Remember you can do this multiplication because you have a 2 by 2 and a 2 by 1. Whenever the 2 inner numbers are the same, you can multiply the two matrices.

This matrix is going to be, x plus 0, x. It's going to be 0 minus y. Think about this means in terms of transformation. Imagine that this matrix represents the point x,y. What's x,-y? X,-y is the reflection across the x axis. This matrix creates the transformation of reflecting across the x axis.

Matrices can represent transformations. Let's see what matrix b does. Here I'm multiplying the matrix x by matrix b. We get -x plus 0, -x. 0 plus y, y. Again, if I think of the original x matrix, as the point x,y in the plane, what's represented by this matrix -x,y. It's the reflection in the y axis. That's the point that has coordinates -x y. This matrix reflects points across the Y axis.

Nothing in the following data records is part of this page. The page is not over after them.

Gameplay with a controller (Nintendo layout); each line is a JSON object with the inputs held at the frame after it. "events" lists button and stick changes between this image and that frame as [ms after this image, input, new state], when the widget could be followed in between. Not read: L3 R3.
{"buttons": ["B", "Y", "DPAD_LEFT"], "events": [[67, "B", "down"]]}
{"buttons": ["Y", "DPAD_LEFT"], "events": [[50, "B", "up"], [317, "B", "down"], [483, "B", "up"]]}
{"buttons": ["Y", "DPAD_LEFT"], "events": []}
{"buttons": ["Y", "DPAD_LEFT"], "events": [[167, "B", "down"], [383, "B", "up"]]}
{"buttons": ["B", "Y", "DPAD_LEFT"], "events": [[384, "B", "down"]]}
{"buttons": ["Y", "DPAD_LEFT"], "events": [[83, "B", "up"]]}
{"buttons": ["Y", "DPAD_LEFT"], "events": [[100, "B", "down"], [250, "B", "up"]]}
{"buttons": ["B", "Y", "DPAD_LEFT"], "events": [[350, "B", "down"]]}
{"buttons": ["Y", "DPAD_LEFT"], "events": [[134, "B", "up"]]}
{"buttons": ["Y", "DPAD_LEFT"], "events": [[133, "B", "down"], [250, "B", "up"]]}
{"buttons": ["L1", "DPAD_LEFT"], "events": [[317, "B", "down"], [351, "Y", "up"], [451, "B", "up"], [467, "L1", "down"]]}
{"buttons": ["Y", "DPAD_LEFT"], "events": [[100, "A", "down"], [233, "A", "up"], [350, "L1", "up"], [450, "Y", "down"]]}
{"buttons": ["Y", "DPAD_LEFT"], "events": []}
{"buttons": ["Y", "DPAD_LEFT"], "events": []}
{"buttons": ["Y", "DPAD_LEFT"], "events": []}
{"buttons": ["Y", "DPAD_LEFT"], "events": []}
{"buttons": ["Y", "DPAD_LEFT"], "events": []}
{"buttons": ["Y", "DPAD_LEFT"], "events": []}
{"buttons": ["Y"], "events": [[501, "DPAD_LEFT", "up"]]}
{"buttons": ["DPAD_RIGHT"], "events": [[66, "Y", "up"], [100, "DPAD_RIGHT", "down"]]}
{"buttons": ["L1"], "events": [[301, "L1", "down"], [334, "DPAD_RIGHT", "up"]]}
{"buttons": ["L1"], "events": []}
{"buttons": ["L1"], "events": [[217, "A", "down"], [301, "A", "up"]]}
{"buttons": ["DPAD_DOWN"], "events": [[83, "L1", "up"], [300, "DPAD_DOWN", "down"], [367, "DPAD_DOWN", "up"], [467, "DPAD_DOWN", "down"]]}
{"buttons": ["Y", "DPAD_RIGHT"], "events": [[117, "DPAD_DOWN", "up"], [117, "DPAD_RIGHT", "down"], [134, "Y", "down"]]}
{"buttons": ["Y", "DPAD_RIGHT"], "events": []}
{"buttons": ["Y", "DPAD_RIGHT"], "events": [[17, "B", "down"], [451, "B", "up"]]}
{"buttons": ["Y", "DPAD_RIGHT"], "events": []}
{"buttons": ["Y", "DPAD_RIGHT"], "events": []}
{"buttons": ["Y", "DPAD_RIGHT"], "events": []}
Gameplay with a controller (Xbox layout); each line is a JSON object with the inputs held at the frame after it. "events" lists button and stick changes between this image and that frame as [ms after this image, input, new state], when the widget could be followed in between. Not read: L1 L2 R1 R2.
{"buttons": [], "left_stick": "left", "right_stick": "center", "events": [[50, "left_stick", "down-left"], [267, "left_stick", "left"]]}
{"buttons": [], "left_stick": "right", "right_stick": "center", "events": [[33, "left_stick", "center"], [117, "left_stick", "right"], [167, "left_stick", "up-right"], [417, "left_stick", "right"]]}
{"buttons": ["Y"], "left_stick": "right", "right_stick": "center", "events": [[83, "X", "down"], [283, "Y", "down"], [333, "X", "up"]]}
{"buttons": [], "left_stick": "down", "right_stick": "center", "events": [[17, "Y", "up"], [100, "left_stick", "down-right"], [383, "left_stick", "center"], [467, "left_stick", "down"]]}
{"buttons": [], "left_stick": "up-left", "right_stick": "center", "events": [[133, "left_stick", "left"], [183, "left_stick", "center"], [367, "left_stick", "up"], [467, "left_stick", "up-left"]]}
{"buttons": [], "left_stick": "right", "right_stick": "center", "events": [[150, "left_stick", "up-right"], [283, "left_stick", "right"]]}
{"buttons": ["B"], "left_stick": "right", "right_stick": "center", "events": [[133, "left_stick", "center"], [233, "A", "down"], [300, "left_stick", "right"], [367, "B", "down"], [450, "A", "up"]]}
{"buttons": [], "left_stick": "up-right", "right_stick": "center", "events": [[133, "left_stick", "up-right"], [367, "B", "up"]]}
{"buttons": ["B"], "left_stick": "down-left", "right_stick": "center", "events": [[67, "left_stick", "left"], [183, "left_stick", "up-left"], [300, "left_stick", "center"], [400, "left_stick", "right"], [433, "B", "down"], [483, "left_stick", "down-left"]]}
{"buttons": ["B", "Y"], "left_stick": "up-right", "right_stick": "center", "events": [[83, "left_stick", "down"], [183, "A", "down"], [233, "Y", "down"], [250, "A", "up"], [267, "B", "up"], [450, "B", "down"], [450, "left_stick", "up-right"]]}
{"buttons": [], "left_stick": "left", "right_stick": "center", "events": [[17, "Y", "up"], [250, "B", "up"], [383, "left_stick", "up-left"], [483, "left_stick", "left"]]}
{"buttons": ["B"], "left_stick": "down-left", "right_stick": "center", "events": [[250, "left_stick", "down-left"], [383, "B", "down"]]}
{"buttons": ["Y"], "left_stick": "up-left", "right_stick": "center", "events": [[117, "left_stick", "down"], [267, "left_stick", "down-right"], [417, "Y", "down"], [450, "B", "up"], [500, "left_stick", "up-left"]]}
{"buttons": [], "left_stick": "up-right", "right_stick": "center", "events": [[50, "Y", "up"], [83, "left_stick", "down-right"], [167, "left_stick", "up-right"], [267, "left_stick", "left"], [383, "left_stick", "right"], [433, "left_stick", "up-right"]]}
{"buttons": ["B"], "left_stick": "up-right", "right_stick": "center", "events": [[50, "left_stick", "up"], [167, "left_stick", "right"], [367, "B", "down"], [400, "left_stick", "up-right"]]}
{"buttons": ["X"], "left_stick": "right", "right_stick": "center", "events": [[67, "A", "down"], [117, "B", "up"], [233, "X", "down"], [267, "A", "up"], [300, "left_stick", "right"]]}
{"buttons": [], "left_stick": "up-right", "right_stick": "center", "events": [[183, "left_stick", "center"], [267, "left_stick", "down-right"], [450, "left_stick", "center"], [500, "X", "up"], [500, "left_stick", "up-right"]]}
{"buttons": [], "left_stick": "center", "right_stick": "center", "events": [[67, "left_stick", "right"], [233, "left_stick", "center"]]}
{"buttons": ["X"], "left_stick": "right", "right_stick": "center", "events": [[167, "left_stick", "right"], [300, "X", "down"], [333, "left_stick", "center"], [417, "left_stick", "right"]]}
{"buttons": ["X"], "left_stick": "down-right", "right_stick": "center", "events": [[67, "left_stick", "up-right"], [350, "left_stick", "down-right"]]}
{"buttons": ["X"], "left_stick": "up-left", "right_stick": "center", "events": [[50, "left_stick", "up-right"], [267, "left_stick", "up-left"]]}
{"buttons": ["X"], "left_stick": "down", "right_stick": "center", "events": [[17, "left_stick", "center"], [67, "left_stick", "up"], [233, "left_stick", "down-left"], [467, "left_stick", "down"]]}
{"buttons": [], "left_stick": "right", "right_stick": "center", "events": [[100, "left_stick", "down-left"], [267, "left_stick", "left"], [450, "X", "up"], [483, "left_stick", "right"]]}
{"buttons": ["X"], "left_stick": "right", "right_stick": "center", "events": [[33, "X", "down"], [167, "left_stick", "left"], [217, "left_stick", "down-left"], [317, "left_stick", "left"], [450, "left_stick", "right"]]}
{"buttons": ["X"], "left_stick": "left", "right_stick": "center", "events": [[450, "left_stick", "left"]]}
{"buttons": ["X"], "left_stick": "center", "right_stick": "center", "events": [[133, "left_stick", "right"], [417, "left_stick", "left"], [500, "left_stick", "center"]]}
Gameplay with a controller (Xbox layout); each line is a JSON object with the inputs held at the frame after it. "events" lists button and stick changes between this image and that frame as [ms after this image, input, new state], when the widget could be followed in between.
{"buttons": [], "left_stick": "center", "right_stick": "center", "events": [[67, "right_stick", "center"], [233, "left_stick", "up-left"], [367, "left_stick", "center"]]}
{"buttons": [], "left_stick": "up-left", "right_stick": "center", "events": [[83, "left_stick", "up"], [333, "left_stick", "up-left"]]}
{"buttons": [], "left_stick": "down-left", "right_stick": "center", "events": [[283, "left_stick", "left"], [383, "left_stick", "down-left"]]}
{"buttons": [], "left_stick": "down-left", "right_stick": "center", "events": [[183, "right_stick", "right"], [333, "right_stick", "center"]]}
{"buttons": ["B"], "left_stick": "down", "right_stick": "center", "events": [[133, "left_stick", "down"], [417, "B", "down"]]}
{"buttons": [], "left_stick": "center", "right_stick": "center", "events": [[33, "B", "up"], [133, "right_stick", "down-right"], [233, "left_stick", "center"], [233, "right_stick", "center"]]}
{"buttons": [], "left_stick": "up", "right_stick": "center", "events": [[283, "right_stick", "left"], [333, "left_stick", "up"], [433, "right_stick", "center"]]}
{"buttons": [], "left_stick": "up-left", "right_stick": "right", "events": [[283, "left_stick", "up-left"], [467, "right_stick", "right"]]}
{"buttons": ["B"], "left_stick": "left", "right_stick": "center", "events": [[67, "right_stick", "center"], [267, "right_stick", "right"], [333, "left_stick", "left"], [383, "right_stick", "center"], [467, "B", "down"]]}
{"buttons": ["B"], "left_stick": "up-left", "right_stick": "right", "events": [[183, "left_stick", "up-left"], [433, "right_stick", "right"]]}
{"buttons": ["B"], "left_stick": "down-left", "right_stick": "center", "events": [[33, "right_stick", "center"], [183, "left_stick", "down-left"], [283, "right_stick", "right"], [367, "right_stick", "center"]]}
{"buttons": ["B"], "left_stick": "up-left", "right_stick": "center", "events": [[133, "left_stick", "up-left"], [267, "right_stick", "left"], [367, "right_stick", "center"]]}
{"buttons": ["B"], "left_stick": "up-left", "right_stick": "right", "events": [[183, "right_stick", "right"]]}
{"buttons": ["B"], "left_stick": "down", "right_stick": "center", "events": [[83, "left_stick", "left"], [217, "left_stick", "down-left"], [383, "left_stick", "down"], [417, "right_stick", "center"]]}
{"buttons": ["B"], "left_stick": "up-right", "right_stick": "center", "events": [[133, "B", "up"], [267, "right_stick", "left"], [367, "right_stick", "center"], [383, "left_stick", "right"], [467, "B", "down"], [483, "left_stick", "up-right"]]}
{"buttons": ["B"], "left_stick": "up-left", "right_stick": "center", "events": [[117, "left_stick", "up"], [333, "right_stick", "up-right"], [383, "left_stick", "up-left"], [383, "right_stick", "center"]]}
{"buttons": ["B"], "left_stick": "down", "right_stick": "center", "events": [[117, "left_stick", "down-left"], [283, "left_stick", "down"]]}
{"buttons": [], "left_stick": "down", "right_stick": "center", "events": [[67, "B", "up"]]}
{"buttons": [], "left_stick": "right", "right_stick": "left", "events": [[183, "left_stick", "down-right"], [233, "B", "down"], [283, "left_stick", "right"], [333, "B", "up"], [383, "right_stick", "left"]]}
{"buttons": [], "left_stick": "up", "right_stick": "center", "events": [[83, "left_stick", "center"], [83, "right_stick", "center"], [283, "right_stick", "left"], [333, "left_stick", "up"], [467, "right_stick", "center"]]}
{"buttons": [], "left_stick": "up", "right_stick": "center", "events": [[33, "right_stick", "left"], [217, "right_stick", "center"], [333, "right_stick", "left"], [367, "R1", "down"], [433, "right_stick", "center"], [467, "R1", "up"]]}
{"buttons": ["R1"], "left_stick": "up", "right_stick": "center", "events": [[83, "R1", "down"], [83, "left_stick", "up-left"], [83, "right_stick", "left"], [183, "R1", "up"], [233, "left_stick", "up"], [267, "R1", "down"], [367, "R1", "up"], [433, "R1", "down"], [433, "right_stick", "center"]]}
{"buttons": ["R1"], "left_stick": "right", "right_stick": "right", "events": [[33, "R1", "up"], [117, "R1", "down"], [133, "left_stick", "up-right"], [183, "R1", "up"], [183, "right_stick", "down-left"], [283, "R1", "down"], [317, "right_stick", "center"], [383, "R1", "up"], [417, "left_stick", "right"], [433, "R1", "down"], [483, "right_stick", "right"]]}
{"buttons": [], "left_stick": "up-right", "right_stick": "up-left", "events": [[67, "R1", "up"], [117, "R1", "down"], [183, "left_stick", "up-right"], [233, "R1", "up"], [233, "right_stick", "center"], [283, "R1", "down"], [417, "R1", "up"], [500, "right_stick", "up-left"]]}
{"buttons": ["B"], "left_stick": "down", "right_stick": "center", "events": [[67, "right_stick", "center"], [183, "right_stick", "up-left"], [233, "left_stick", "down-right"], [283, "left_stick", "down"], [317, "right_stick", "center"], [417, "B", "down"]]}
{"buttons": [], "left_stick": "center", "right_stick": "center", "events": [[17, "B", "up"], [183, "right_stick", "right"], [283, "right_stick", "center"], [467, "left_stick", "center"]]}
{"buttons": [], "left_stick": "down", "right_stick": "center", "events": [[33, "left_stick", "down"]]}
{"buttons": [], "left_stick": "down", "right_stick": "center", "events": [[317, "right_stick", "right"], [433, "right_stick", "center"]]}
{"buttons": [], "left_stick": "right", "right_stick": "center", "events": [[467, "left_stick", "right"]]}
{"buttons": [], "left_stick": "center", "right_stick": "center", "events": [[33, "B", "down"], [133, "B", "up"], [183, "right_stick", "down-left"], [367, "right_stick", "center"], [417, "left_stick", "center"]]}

Now what happens if we multiply a and b first and then multiply the result by x? Let's do that. We get -1 plus 0, -1. 0 plus 0, 0. 0 plus 0, 0. 0 minus 1, -1. I multiply -1, 0, 0, -1 by x,y. I get -x, 0 -x, 0 minus y. The point x,y has become the point -x,-y. If x,y is right here, -x -y is down here. Both coordinates have been reversed.

That has the effect of reflecting across the y axis and then reflecting across the x axis. So it's like we got both transformations when we multiplied the two matrices. Multiplying matrices can give you a sequence of transformations.